• [Directions for this task]
Extract every entry word for word. Skip the pictures.

• [Page-level text extractions]
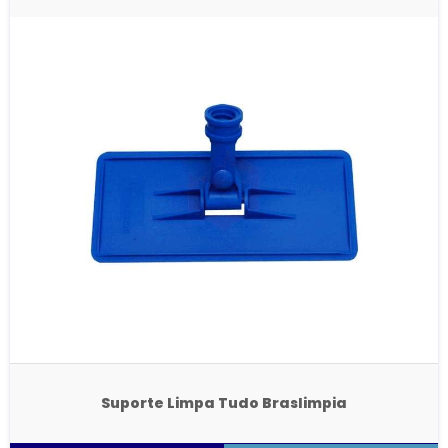
Suporte Limpa Tudo Braslimpia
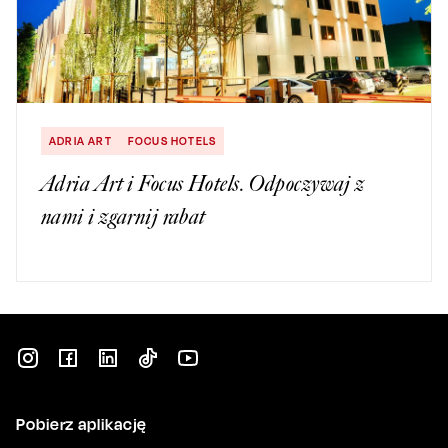
ADRIA ART
FOCUS HOTELS
Adria Art i Focus Hotels. Odpoczywaj z
nami i zgarnij rabat
Pobierz aplikację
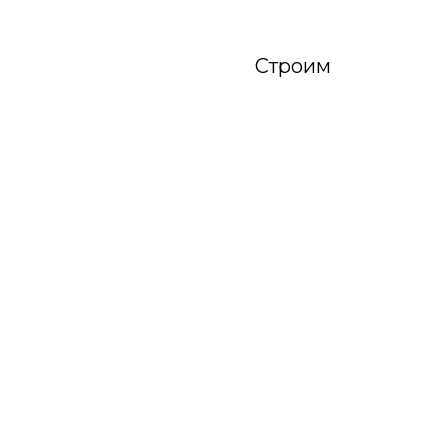
Строим
настояще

• [Exercise answer]
Suporte Limpa Tudo Braslimpia
ADRIA ART
FOCUS HOTELS
Adria Art i Focus Hotels. Odpoczywaj z
nami i zgarnij rabat
Pobierz aplikację
Строим
настояще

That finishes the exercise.